Does it work as a series finale? Yes and no. It provides closure for Jamie and Zoe, with their memory wipes ensuring that Jamie isn’t going to start trying to explain motor cars or spaceships to seventeenth century Highlanders, and it closes off the Second Doctor’s story. However, viewers must have been left wondering what the new regeneration of the Doctor would be like, and how he would deal with being exiled on Earth. There’s also the matter of a mysterious Gallifreyan called the War Lord who knows the Doctor and who may or may not be identifiable (depending on your personal head-canon) as a character that appears again..

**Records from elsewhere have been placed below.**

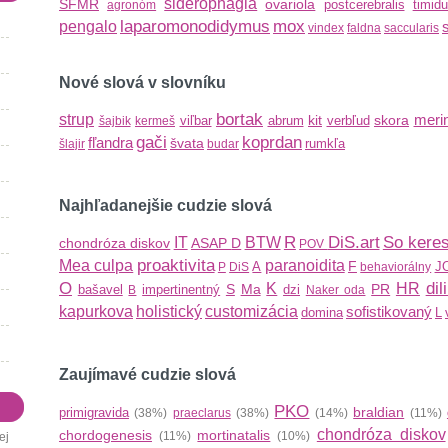
siderophagia
SFMR
ovariola
postcerebralis
timid
agronóm
laparomonodidymus
mox
pengalo
vindex
faldna
saccularis
Nové slová v slovníku
bortak
strup
meri
kit
skora
viľbar
abrum
verbľud
šajbik
kermeš
gači
koprdan
fľandra
švata
rumkľa
šlajir
budar
Najhľadanejšie cudzie slová
R
DiS.art
So kere
IT
BTW
chondróza diskov
ASAP
D
POV
proaktivita
Mea culpa
paranoidita
F
A
J
P
DiS
behaviorálny
O
dil
K
HR
S
Ma
PR
bašavel
impertinentný
dzi
B
Naker oda
kapurkova
holistický
customizácia
sofistikovaný
domina
L
Zaujímavé cudzie slová
PKO
braldian
primigravida
(38%)
praeclarus
(38%)
(14%)
(11%)
chondróza diskov
chordogenesis
mortinatalis
(11%)
(10%)
ej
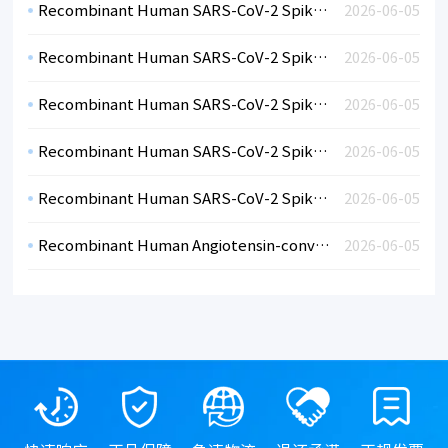
Recombinant Human SARS-CoV-2 Spike RBD Variant Delta Lineage B.1.617.2 (HEK)
2026-06-05
Recombinant Human SARS-CoV-2 Spike RBDVariant Kappa B.1.617, India (HEK)
2026-06-05
Recombinant Human SARS-CoV-2 Spike RBDVariant 501Y.V3, Lineage B.1.1.248, Brazil & Japan (HEK)
2026-06-05
Recombinant Human SARS-CoV-2 Spike RBDVariant 501Y.V2, Lineage B.1.351, SA (HEK)
2026-06-05
Recombinant Human SARS-CoV-2 Spike RBDVariant 501Y.V1, Lineage B.1.1.7, UK (HEK)
2026-06-05
Recombinant Human Angiotensin-converting enzyme 2 (ACE2) - Extracellular Domain (19-615)
2026-06-05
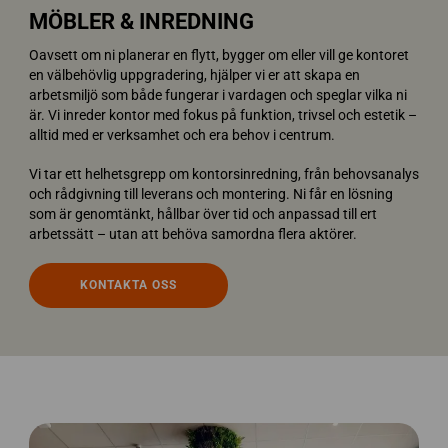
MÖBLER & INREDNING
Oavsett om ni planerar en flytt, bygger om eller vill ge kontoret
en välbehövlig uppgradering, hjälper vi er att skapa en
arbetsmiljö som både fungerar i vardagen och speglar vilka ni
är. Vi inreder kontor med fokus på funktion, trivsel och estetik –
alltid med er verksamhet och era behov i centrum.
Vi tar ett helhetsgrepp om kontorsinredning, från behovsanalys
och rådgivning till leverans och montering. Ni får en lösning
som är genomtänkt, hållbar över tid och anpassad till ert
arbetssätt – utan att behöva samordna flera aktörer.
KONTAKTA OSS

So I could just stop watching there, right? No. Definitely not. The First and Second Doctors are great; so are the Third, Fourth, Fifth, Sixth (debatably), Seventh, Eighth, Ninth, Tenth, Eleventh, Twelfth, Eighth-and-a-half…
Stargate SG-1, Moebius
The finale: No one was sure if SG-1 would be renewed at the end of its sixth season, or its seventh, or its eighth, so all had season finales designed to double up as series finales if necessary. However, it’s the eighth season finale, and Richard Dean Anderson’s final episode as a regular, that’s especially clearly designed to round off not just that season, but the series as a whole. Having apparently finally defeated both the Replicators and the Goa’uld, this final two-parter offers a fun alternate-timeline story that revisits elements, not only of the pilot, but also the original movie.
But then… The show was renewed and ran for another two seasons and two made-for-TV movies.
And so: The eighth season finale itself remains unaffected, with the show starting afresh with new storylines, a new regular character and a new recurring enemy in season nine.
Does it work as a series finale? Moebius works as a rather lovely tribute to the show and its fans. General Hammond appears and Kawalsky is raised from the dead and immediately killed yet again, Teal’c repeats his early character arc, Carter makes fun of her famously awkward introduction and the series revisits Ra, Apophis, and Daniel Jackson’s Egyptian language skills. The story opens with the death of Catherine Langford, closing off another story from the movie and pilot, and it includes treats for long-term fans such as killing Daniel Jackson yet again (a character who died and came back to life so many times they started to include jokes about it in the script) and most importantly, there’s an alternate-timeline version of O’Neill and Carter living out a happy ending together sometime around 3000 BC.
So I could just stop watching there, right? You could, especially if you’re a Richard Dean Anderson fan (though he does make occasional guest appearances later). This is probably a better series finale than the one the show actually got, not counting the TV movies – although some of us are rather fond of the lyrical Unending, it doesn’t round off the series quite as nicely as this one does. On the other hand, Ben Browder and Claudia Black make great late additions to the team and you don’t want to miss the gloriously hilarious 200th episode in season ten, which somehow manages to do just as good a job of celebrating the show all over again.